GPU running out of memory at only 50% consumption

I’m getting the following error (during the backward pass):
RuntimeError: CUDA out of memory. Tried to allocate 4.93 GiB (GPU 0; 23.65 GiB total capacity; 9.11 GiB already allocated; 10.44 GiB free; 12.34 GiB reserved in total by PyTorch) (malloc at /opt/conda/conda-bld/pytorch_1587428398394/work/c10/cuda/CUDACachingAllocator.cpp:289)

I have exclusive access to this GPU while the process is running. It seems like PyTorch isn’t reserving enough memory? Clearly there is enough free memory (10.44 GiB), unless memory fragmentation is so bad that I can’t use ~50% of the GPU memory. This always happens on the backward pass - I’ve even tried using torch.utils.checkpoint, but it didn’t make much of a difference since the forward pass does not take up nearly as much memory even with grad.

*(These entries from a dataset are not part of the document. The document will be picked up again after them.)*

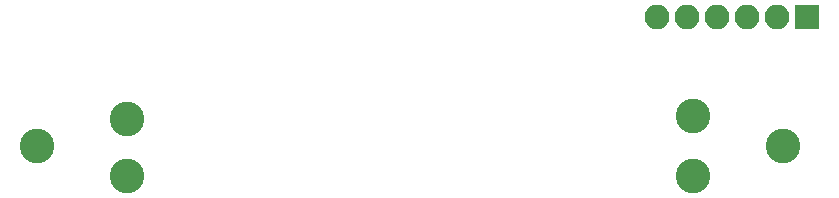
<source format=gbr>
G04 #@! TF.FileFunction,Soldermask,Bot*
%FSLAX46Y46*%
G04 Gerber Fmt 4.6, Leading zero omitted, Abs format (unit mm)*
G04 Created by KiCad (PCBNEW 4.0.6) date Fri Aug 18 15:25:10 2017*
%MOMM*%
%LPD*%
G01*
G04 APERTURE LIST*
%ADD10C,0.100000*%
%ADD11C,2.940000*%
%ADD12R,2.100000X2.100000*%
%ADD13O,2.100000X2.100000*%
G04 APERTURE END LIST*
D10*
D11*
X156340000Y-39370000D03*
X163960000Y-41910000D03*
X163960000Y-37084000D03*
X219460000Y-39370000D03*
X211840000Y-36830000D03*
X211840000Y-41910000D03*
D12*
X221488000Y-28448000D03*
D13*
X218948000Y-28448000D03*
X216408000Y-28448000D03*
X213868000Y-28448000D03*
X211328000Y-28448000D03*
X208788000Y-28448000D03*
M02*

</source>
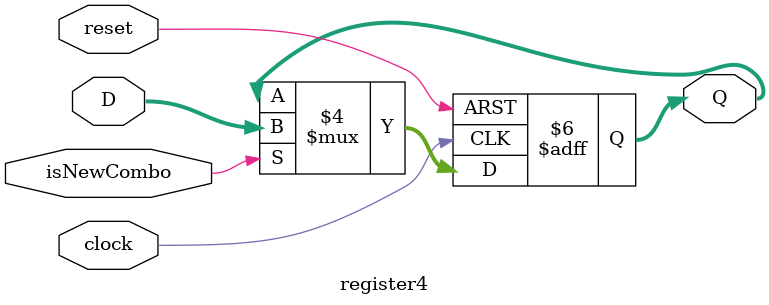
<source format=v>
module register4(D, clock, reset, isNewCombo, Q);
//===== INPUT OUTPUT DECLARATIONS =====//
input [3:0] D;
input clock, isNewCombo, reset;
output reg [3:0] Q;

//===== Behavioural FLOW MODEL =====//
always @(posedge clock, negedge reset)
begin
	if (reset == 0)
		Q <= 4'b0110;
	else if (isNewCombo == 1)
		Q <= D;
end
endmodule
</source>
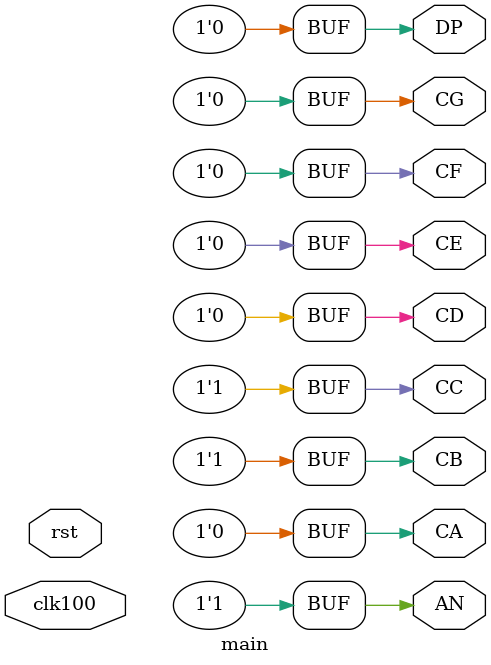
<source format=v>
`timescale 1ns / 1ps


module main(
    input clk100,
    input rst,
    output CA,
    output CB,
    output CC,
    output CD,
    output CE,
    output CF,
    output CG,
    output DP,
    output AN
    );
   
   assign CA = 1'b0 ;  
   assign CB = 1'b1 ; 
   assign CC = 1'b1 ; 
   assign CD = 1'b0 ; 
   assign CE = 1'b0 ; 
   assign CF = 1'b0 ; 
   assign CG = 1'b0 ; 
   assign DP = 1'b0 ; 
   assign AN = 1'b1 ; 
    
endmodule

</source>
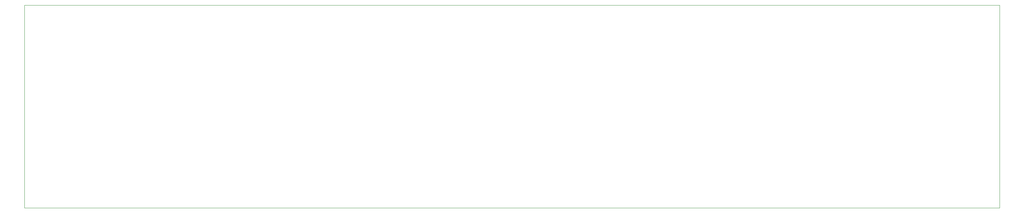
<source format=gm1>
%TF.GenerationSoftware,KiCad,Pcbnew,8.0.6*%
%TF.CreationDate,2025-03-15T00:46:26-07:00*%
%TF.ProjectId,input_pcb2,696e7075-745f-4706-9362-322e6b696361,rev?*%
%TF.SameCoordinates,Original*%
%TF.FileFunction,Profile,NP*%
%FSLAX46Y46*%
G04 Gerber Fmt 4.6, Leading zero omitted, Abs format (unit mm)*
G04 Created by KiCad (PCBNEW 8.0.6) date 2025-03-15 00:46:26*
%MOMM*%
%LPD*%
G01*
G04 APERTURE LIST*
%TA.AperFunction,Profile*%
%ADD10C,0.050000*%
%TD*%
G04 APERTURE END LIST*
D10*
X20000000Y-80000000D02*
X260000000Y-80000000D01*
X260000000Y-130000000D01*
X20000000Y-130000000D01*
X20000000Y-80000000D01*
M02*

</source>
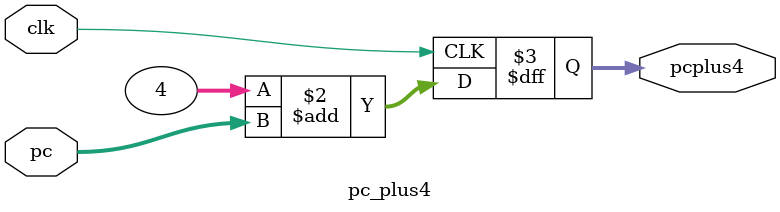
<source format=v>
`timescale 1ns / 1ps
module pc_plus4(pc,pcplus4,clk );
input [31:0] pc;
input clk;
output reg [31:0] pcplus4;
always @(posedge clk)
begin
    pcplus4 = 4 + pc;
end

endmodule

</source>
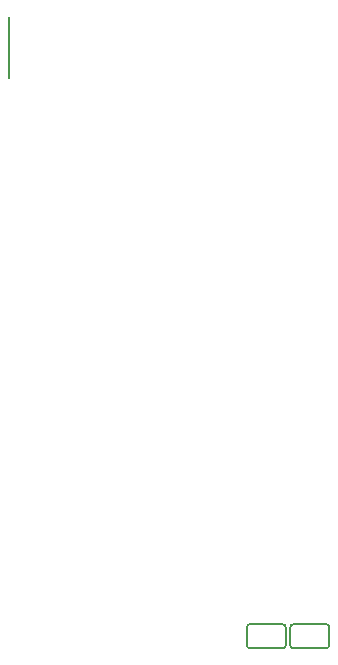
<source format=gbr>
G04 #@! TF.GenerationSoftware,KiCad,Pcbnew,(5.0.0)*
G04 #@! TF.CreationDate,2018-12-31T13:47:14-06:00*
G04 #@! TF.ProjectId,fk-atlas,666B2D61746C61732E6B696361645F70,rev?*
G04 #@! TF.SameCoordinates,Original*
G04 #@! TF.FileFunction,Legend,Bot*
G04 #@! TF.FilePolarity,Positive*
%FSLAX46Y46*%
G04 Gerber Fmt 4.6, Leading zero omitted, Abs format (unit mm)*
G04 Created by KiCad (PCBNEW (5.0.0)) date 12/31/18 13:47:14*
%MOMM*%
%LPD*%
G01*
G04 APERTURE LIST*
%ADD10C,0.150000*%
%ADD11C,0.152400*%
G04 APERTURE END LIST*
D10*
G04 #@! TO.C,J9*
X116258500Y-66634000D02*
X116258500Y-68634000D01*
X116258500Y-68644000D02*
X116258500Y-70244000D01*
X116258500Y-65024000D02*
X116258500Y-66624000D01*
D11*
G04 #@! TO.C,J3*
X139446000Y-116459000D02*
X136652000Y-116459000D01*
X139700000Y-118237000D02*
X139700000Y-116713000D01*
X136398000Y-118237000D02*
X136398000Y-116713000D01*
X136398000Y-118237000D02*
G75*
G03X136652000Y-118491000I254000J0D01*
G01*
X139446000Y-118491000D02*
G75*
G03X139700000Y-118237000I0J254000D01*
G01*
X139446000Y-116459000D02*
G75*
G02X139700000Y-116713000I0J-254000D01*
G01*
X136398000Y-116713000D02*
G75*
G02X136652000Y-116459000I254000J0D01*
G01*
X136652000Y-118491000D02*
X139446000Y-118491000D01*
G04 #@! TO.C,J8*
X143129000Y-116459000D02*
X140335000Y-116459000D01*
X143383000Y-118237000D02*
G75*
G02X143129000Y-118491000I-254000J0D01*
G01*
X140335000Y-118491000D02*
G75*
G02X140081000Y-118237000I0J254000D01*
G01*
X140335000Y-116459000D02*
G75*
G03X140081000Y-116713000I0J-254000D01*
G01*
X143383000Y-116713000D02*
G75*
G03X143129000Y-116459000I-254000J0D01*
G01*
X143383000Y-116713000D02*
X143383000Y-118237000D01*
X140081000Y-116713000D02*
X140081000Y-118237000D01*
X140335000Y-118491000D02*
X143129000Y-118491000D01*
G04 #@! TD*
M02*

</source>
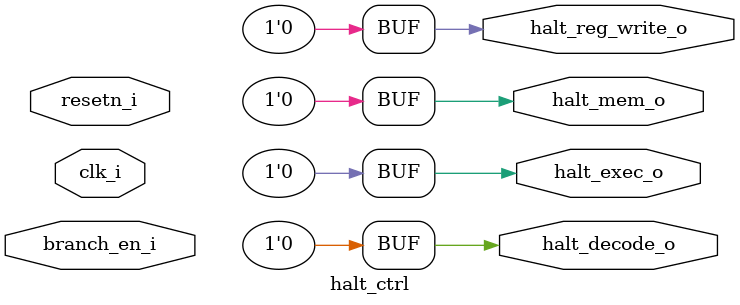
<source format=sv>

module halt_ctrl(
    // Input
    input     clk_i           ,
    input     resetn_i        ,
    input     branch_en_i     ,
    // Output
    output    halt_decode_o   ,
    output    halt_exec_o     ,
    output    halt_mem_o      ,
    output    halt_reg_write_o
);

//------------------------------------------------------------------------------
// Halt Control
//------------------------------------------------------------------------------

    logic [3:0] halt_pipe;

    always_ff @(posedge clk_i)
        begin
        if(!resetn_i)
            begin
            halt_pipe <= 'h0;
            end
        else
            begin
            halt_pipe <= {halt_pipe[2:0],branch_en_i};
            end
        end

//------------------------------------------------------------------------------
// Output
//------------------------------------------------------------------------------

    assign halt_decode_o    = 1'b0;//branch_en_i;
    assign halt_exec_o      = 1'b0;//branch_en_i  | halt_pipe[0];
    assign halt_mem_o       = 1'b0;//halt_pipe[0] | halt_pipe[1];
    assign halt_reg_write_o = 1'b0;//halt_pipe[1] | halt_pipe[2];

endmodule
</source>
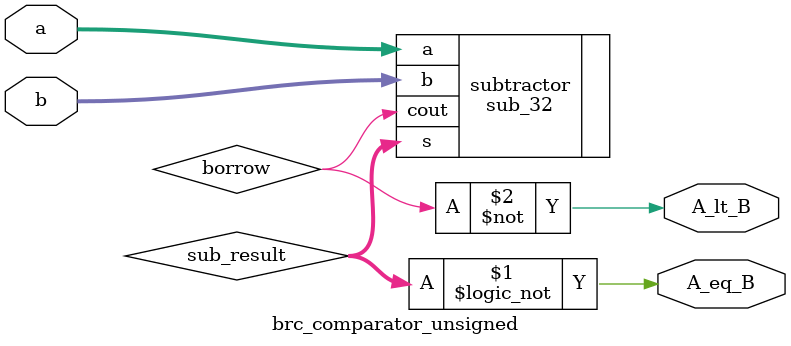
<source format=sv>
module brc_comparator_unsigned(
    input logic [31:0] a, b,    // Hai số cần so sánh
    output logic A_eq_B,        // A == B
    output logic A_lt_B       // A < B
);
    logic [31:0] sub_result;
    logic borrow;

    // Sử dụng bộ trừ 32-bit
    sub_32 subtractor (
        .a(a),
        .b(b),
        .s(sub_result),
        .cout(borrow) // borrow = 0 nếu A < B
    );

    // So sánh kết quả
    assign A_eq_B = (sub_result == 32'b0); // Nếu kết quả phép trừ là 0 thì A == B
    assign A_lt_B = ~borrow;               // Nếu có mượn (borrow = 0) thì A < B
	 
endmodule

</source>
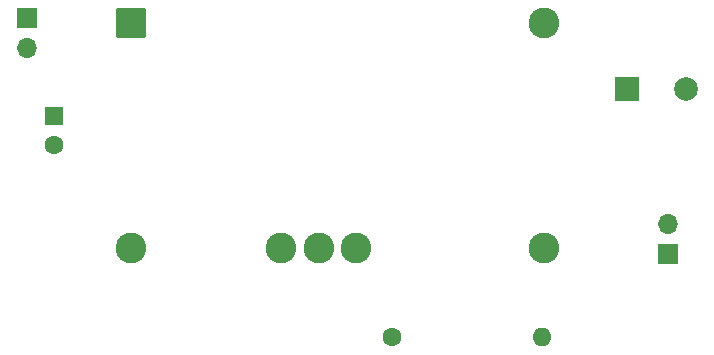
<source format=gbr>
%TF.GenerationSoftware,KiCad,Pcbnew,9.0.0*%
%TF.CreationDate,2025-03-18T18:28:57-04:00*%
%TF.ProjectId,motor power breakout,6d6f746f-7220-4706-9f77-657220627265,rev?*%
%TF.SameCoordinates,Original*%
%TF.FileFunction,Soldermask,Top*%
%TF.FilePolarity,Negative*%
%FSLAX46Y46*%
G04 Gerber Fmt 4.6, Leading zero omitted, Abs format (unit mm)*
G04 Created by KiCad (PCBNEW 9.0.0) date 2025-03-18 18:28:57*
%MOMM*%
%LPD*%
G01*
G04 APERTURE LIST*
G04 Aperture macros list*
%AMRoundRect*
0 Rectangle with rounded corners*
0 $1 Rounding radius*
0 $2 $3 $4 $5 $6 $7 $8 $9 X,Y pos of 4 corners*
0 Add a 4 corners polygon primitive as box body*
4,1,4,$2,$3,$4,$5,$6,$7,$8,$9,$2,$3,0*
0 Add four circle primitives for the rounded corners*
1,1,$1+$1,$2,$3*
1,1,$1+$1,$4,$5*
1,1,$1+$1,$6,$7*
1,1,$1+$1,$8,$9*
0 Add four rect primitives between the rounded corners*
20,1,$1+$1,$2,$3,$4,$5,0*
20,1,$1+$1,$4,$5,$6,$7,0*
20,1,$1+$1,$6,$7,$8,$9,0*
20,1,$1+$1,$8,$9,$2,$3,0*%
G04 Aperture macros list end*
%ADD10R,1.600000X1.600000*%
%ADD11C,1.600000*%
%ADD12O,1.700000X1.700000*%
%ADD13R,1.700000X1.700000*%
%ADD14C,2.604000*%
%ADD15RoundRect,0.102000X-1.150000X-1.150000X1.150000X-1.150000X1.150000X1.150000X-1.150000X1.150000X0*%
%ADD16O,1.600000X1.600000*%
%ADD17R,2.000000X2.000000*%
%ADD18C,2.000000*%
G04 APERTURE END LIST*
D10*
%TO.C,C1*%
X120500000Y-102250000D03*
D11*
X120500000Y-104750000D03*
%TD*%
D12*
%TO.C,J1*%
X118240000Y-96510000D03*
D13*
X118240000Y-93970000D03*
%TD*%
%TO.C,J2*%
X172500000Y-114000000D03*
D12*
X172500000Y-111460000D03*
%TD*%
D14*
%TO.C,IC1*%
X127060000Y-113500000D03*
X146120000Y-113500000D03*
X162000000Y-94450000D03*
X162000000Y-113500000D03*
D15*
X127060000Y-94450000D03*
D14*
X139760000Y-113500000D03*
X142940000Y-113500000D03*
%TD*%
D11*
%TO.C,R1*%
X149150000Y-121000000D03*
D16*
X161850000Y-121000000D03*
%TD*%
D17*
%TO.C,C2*%
X169000000Y-100000000D03*
D18*
X174000000Y-100000000D03*
%TD*%
M02*

</source>
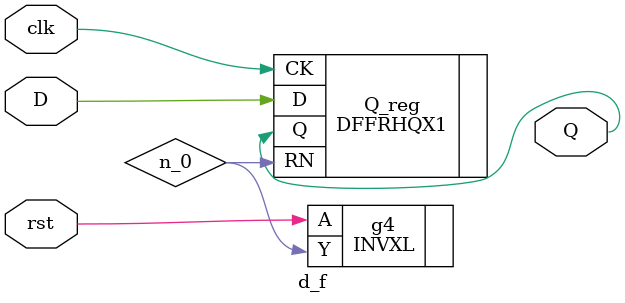
<source format=v>


// Verification Directory fv/d_f 

module d_f(Q, D, clk, rst);
  input D, clk, rst;
  output Q;
  wire D, clk, rst;
  wire Q;
  wire n_0;
  DFFRHQX1 Q_reg(.RN (n_0), .CK (clk), .D (D), .Q (Q));
  INVXL g4(.A (rst), .Y (n_0));
endmodule


</source>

My model uses Transformer layers as well as sparse-dense matrix multiplication, with variable-length sequences, so I do expect some fragmentation, but could it be causing it to this degree when I call loss.backward()? How could I fix this?
Does backpropagation on sparse-dense matrix multiplication w.r.t. the sparse tensor return a sparse tensor? If it is returning a dense tensor, this could be the reason for high memory consumption.